The Service is built for generally healthy adults who want a structured, individualized plan to train against. It is not built for clinical populations, post-operative rehabilitation, return-to-sport protocols after serious injury, or any other context where you need an actual professional in the loop.
2. Talk to a professional first
Get cleared by a qualified healthcare professional before you start using a plan from the Service if any of the following apply to you:
- You have not exercised regularly in a long time.
- You have a heart condition, high blood pressure, or other cardiovascular concern.
- You have diabetes, an autoimmune condition, or any other chronic illness.
- You are pregnant, recently postpartum, or trying to conceive.
- You are recovering from surgery, injury, or a recent illness.
- You take medication that affects exertion, blood pressure, hydration, or recovery.
- You have a history of disordered eating or body-image difficulties.
- You are under 18 (in which case you should not be using the Service at all; see our Terms of Service).
- You have been told by a healthcare professional, ever, that exercise should be modified or supervised for you.
- Anything else gives you a reasonable doubt about whether unsupervised training is safe for your body, today.
3. Stop and get help when something is wrong
Stop the workout immediately and seek medical attention if you experience:
- Chest pain, pressure, or tightness.
- Sudden shortness of breath out of proportion to the effort.
- Lightheadedness, dizziness, or fainting.
- Sharp, sudden, or unfamiliar joint pain.
- A "pop" or tear sensation, sudden swelling, or loss of function in a limb.
- Vision changes, severe headache, or confusion.
- Any symptom that scares you. The plan can wait. Your body cannot.
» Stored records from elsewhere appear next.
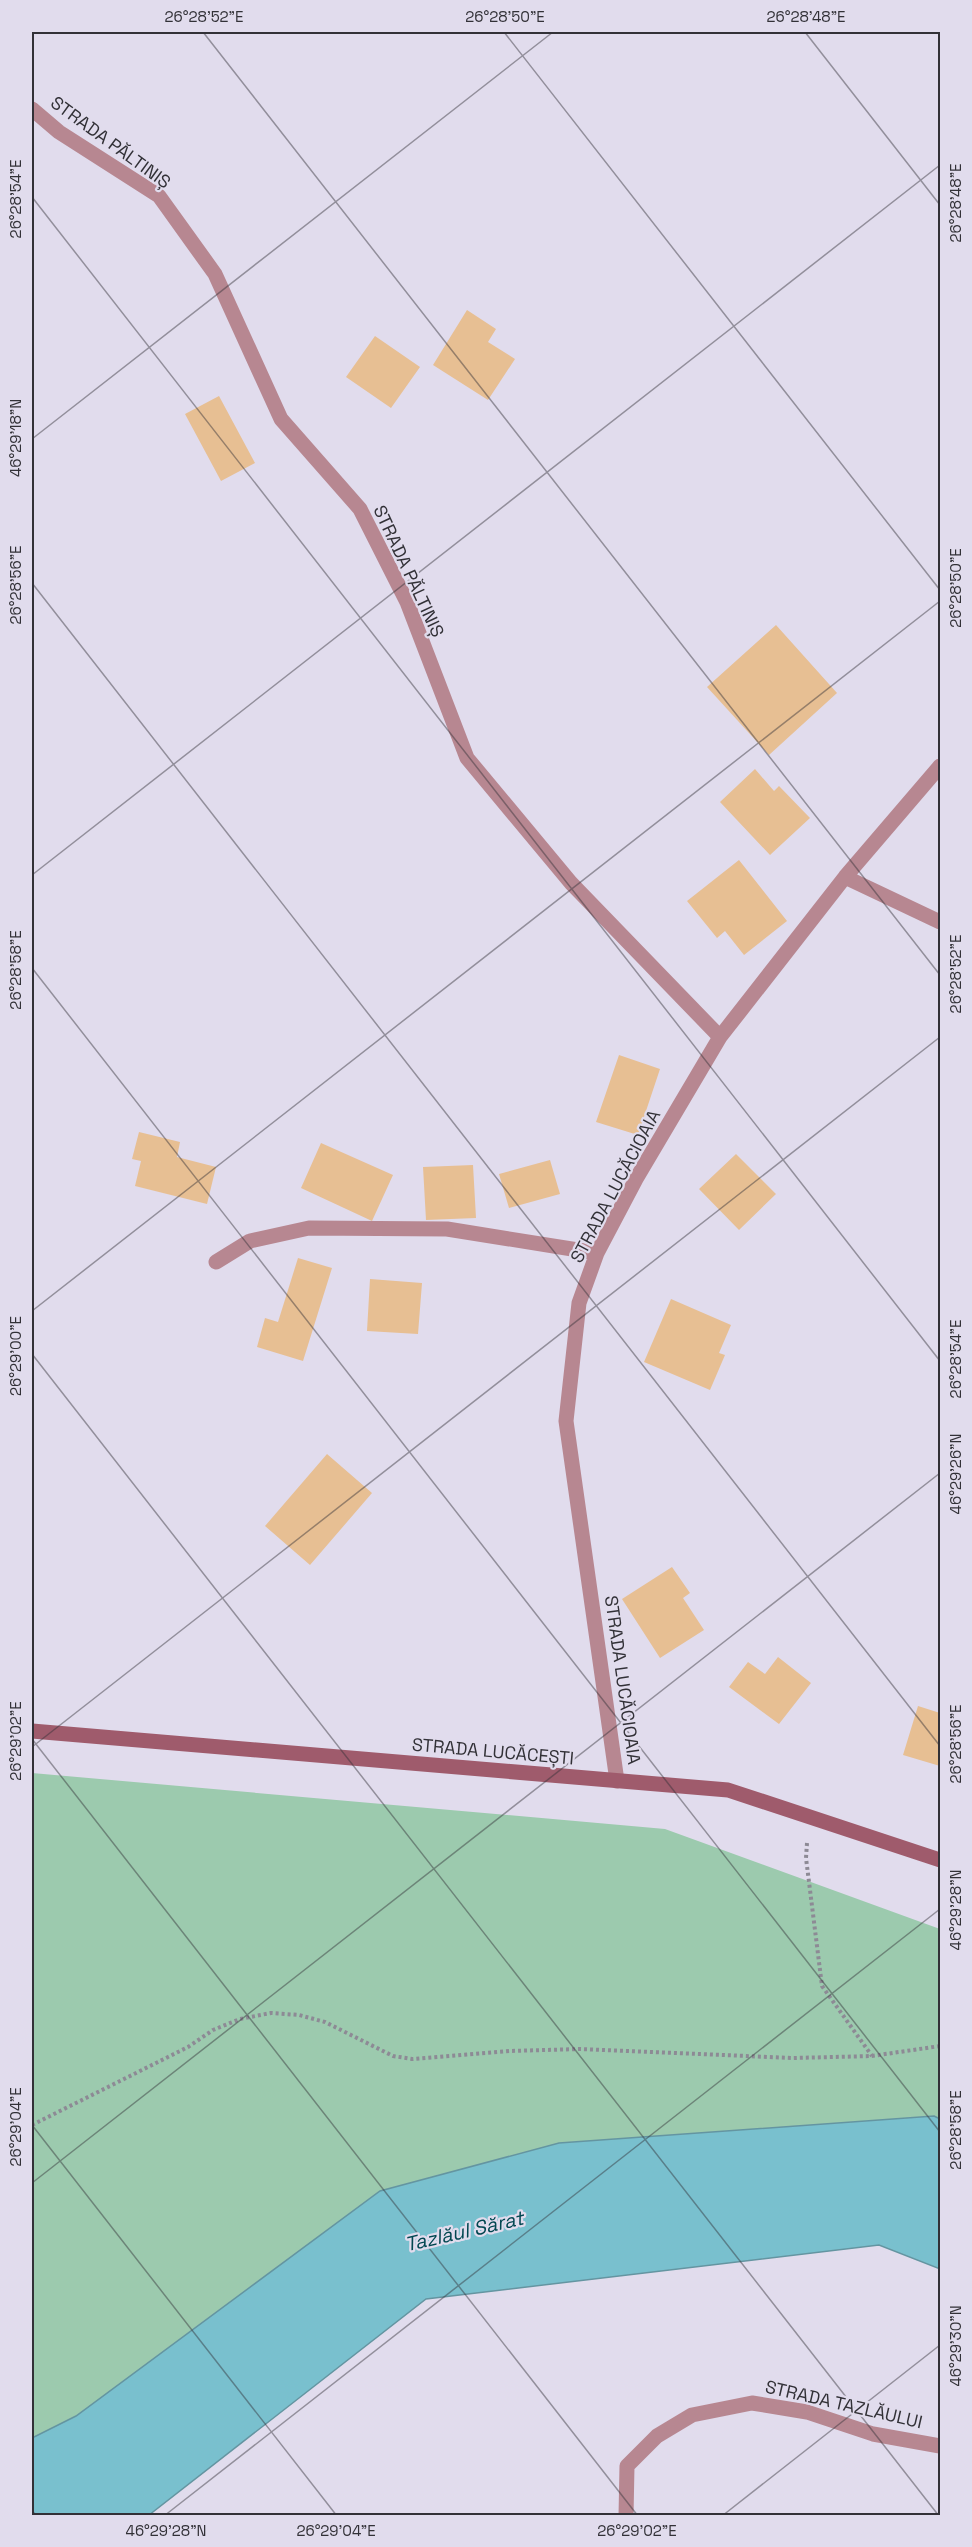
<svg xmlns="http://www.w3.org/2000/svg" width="972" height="2547" font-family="'Space Grotesk',sans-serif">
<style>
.green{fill:#9ccaae}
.water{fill:#79c0ce;stroke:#6495a1;stroke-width:1.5}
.building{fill:#e7bf93}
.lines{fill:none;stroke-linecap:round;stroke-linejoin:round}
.path{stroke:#8d8a95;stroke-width:4;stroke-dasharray:3 3;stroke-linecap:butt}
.minor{stroke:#b78791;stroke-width:15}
.secondary{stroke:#9f5b6c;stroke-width:15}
.ticks{fill:none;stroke:#323137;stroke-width:1.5;stroke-opacity:0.45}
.labels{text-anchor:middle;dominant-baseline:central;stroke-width:4.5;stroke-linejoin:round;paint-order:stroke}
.street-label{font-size:18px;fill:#323137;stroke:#e1dced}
.water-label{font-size:20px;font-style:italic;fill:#014650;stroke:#e1dced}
.neatline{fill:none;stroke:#323137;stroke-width:2}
.ticks-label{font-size:15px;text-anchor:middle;fill:#323137}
</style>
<rect width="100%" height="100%" fill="#e1dced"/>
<path class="green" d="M32 1773 665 1829 940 1929V2119L934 2116 559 2143 76 2416 32 2438Z"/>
<path class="water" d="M934 2116 940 2119V2269L879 2245 426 2299 149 2515H32V2438L76 2416 380 2191 559 2143Z"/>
<path class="building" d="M467 310 496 329 488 342 515 359 488 400 433 365Z
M375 336 420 367 391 408 346 377Z
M219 396 255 463 221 481 185 414Z
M776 625 837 693 769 755 707 687Z
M755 769 774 791 779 786 810 818 770 855 720 802Z
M739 860 787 921 744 955 725 931 717 938 687 901Z
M619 1055 660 1069 638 1135 596 1122Z
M139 1132 180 1142 177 1157 216 1167 207 1204 135 1186 141 1161 132 1159Z
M321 1143 393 1175 372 1221 301 1188Z
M736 1154 776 1194 739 1230 699 1189Z
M550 1160 560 1194 509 1208 499 1174Z
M473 1165 476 1218 426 1220 423 1167Z
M298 1258 332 1268 303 1361 257 1347 265 1318 278 1322Z
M370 1279 422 1283 418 1334 367 1331Z
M671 1299 731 1325 719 1353 725 1355 710 1390 644 1362Z
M327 1454 372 1493 310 1565 265 1526Z
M672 1567 690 1593 683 1598 704 1630 660 1658 622 1599Z
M778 1657 811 1683 779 1724 729 1687 748 1662 765 1674Z
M918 1706 940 1713V1766L903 1755Z"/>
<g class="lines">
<path class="path" d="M807 1843 806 1858 822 1986 872 2056
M32 2125 188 2047 213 2030 240 2019 271 2013 299 2015 325 2022 393 2056 412 2059 510 2051 581 2049 793 2058 834 2057 872 2056 940 2046"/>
<path class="minor" d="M32 109 59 132 159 196 215 274 281 419 360 509 407 602 467 758 571 883 720 1037
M845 877 940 922
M216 1262 250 1241 309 1228 447 1229 597 1253
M617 1781 566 1421 579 1303 597 1253 636 1179 720 1037 845 877 940 766
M626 2516 627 2466 657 2436 692 2415 752 2403 807 2412 873 2434 940 2446"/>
<path class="secondary" d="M32 1731 728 1790 940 1860"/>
</g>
<path class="ticks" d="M203 32 940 975M504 32 940 590M805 32 940 205M32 197 940 1361M32 439 553 32M32 583 940 1746M32 875 940 165M32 968 940 2132M32 1311 940 601M32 1354 939 2516M32 1739 638 2516M32 1747 940 1037M32 2125 337 2516M32 2183 940 1473M32 2510 36 2516M164 2516 940 1909M722 2516 940 2345"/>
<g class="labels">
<g class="street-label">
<text transform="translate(111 142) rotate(36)">STRADA PĂLTINIȘ</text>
<text transform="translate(409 571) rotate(65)">STRADA PĂLTINIȘ</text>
<text transform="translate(615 1186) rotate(-62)">STRADA LUCĂCIOAIA</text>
<text transform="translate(623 1680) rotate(82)">STRADA LUCĂCIOAIA</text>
<text transform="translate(493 1751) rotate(5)">STRADA LUCĂCEȘTI</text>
<text transform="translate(844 2404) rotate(13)">STRADA TAZLĂULUI</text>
</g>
<g class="water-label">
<text transform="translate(464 2231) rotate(-13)">Tazlăul Sărat</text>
</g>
</g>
<rect width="972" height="2547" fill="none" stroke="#e1dced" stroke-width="66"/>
<rect x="33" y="33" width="906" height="2481" class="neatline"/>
<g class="ticks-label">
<text x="204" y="22">26°28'52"E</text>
<text x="505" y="22">26°28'50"E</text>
<text x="806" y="22">26°28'48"E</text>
<text transform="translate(16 199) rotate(-90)" y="5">26°28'54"E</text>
<text transform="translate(956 203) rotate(-90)" y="5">26°28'48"E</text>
<text transform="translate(16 438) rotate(-90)" y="5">46°29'18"N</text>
<text transform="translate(16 585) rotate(-90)" y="5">26°28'56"E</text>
<text transform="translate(956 588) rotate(-90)" y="5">26°28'50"E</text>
<text transform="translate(16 970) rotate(-90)" y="5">26°28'58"E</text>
<text transform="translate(956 974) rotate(-90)" y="5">26°28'52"E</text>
<text transform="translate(16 1356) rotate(-90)" y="5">26°29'00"E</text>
<text transform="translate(956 1359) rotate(-90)" y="5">26°28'54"E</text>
<text transform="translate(956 1474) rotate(-90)" y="5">46°29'26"N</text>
<text transform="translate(16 1741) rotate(-90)" y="5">26°29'02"E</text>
<text transform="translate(956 1744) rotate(-90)" y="5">26°28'56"E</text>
<text transform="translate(956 1910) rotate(-90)" y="5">46°29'28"N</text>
<text transform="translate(16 2127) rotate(-90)" y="5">26°29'04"E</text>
<text transform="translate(956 2130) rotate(-90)" y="5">26°28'58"E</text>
<text transform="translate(956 2346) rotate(-90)" y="5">46°29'30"N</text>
<text x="166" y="2536">46°29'28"N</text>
<text x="336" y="2536">26°29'04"E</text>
<text x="637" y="2536">26°29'02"E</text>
</g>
</svg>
If you are in the United States and the situation is urgent, call 911 or go to the nearest emergency room. Outside the U.S., call your local emergency number.
4. Your honest input is part of the safety system
The AI is configured with safety rails. Those rails depend on the information you give the Service. If you tell the Service you have no injuries when you have a torn meniscus, the plan is going to load that meniscus. If you tell the Service you can run six days a week when you currently run zero, the plan is going to act like it.
The most important safety feature in the Service is your willingness to tell it the truth, and to update it when something changes. If something starts to bother you, log it. If you got a new diagnosis, update your profile.
5. Eating, weight, and body image
The Service will refuse plans that pattern-match to disordered eating: aggressive weight-loss timelines that imply unsafe deficits, restriction-coded language, fixation on a number on a scale, aesthetic deadlines that don't math without harm. We do this because we care, not because we're judging.
If you are struggling with disordered eating or body-image distress, please talk to a qualified clinician. In the U.S., the National Alliance for Eating Disorders helpline is 1-866-662-1235. Internationally, please reach out to a local provider.
6. We are AI. We will sometimes be wrong.
The AI that builds your plan is excellent at structure, periodization, and pattern recognition. It is not infallible. It can mis-prescribe. It can miss context. It can fail to connect two facts that a human coach would connect immediately.
Treat the plan as a serious, well-designed starting point that you, an adult with a body, get to evaluate. If something on a given day looks wrong, do not do it. Use the under-the-hood reasoning to understand why the AI chose what it chose, and then make the call.
7. Assumption of risk and release
Physical exercise carries an inherent risk of injury, including serious injury. By using the Service and acting on the plans it generates, you assume that risk.
To the maximum extent permitted by law, you release Linchpin Industries, its officers, employees, and contractors, and all parties involved in operating the Service, from any claim, liability, or damages arising out of injury, illness, or other harm related to your use of any plan, recommendation, or content provided by the Service. This release does not limit liability that cannot be limited by law (for example, claims of gross negligence or willful misconduct).
8. This is part of the Terms of Service
This Medical Disclaimer is incorporated into our Terms of Service. If you don't agree with it, don't use the Service.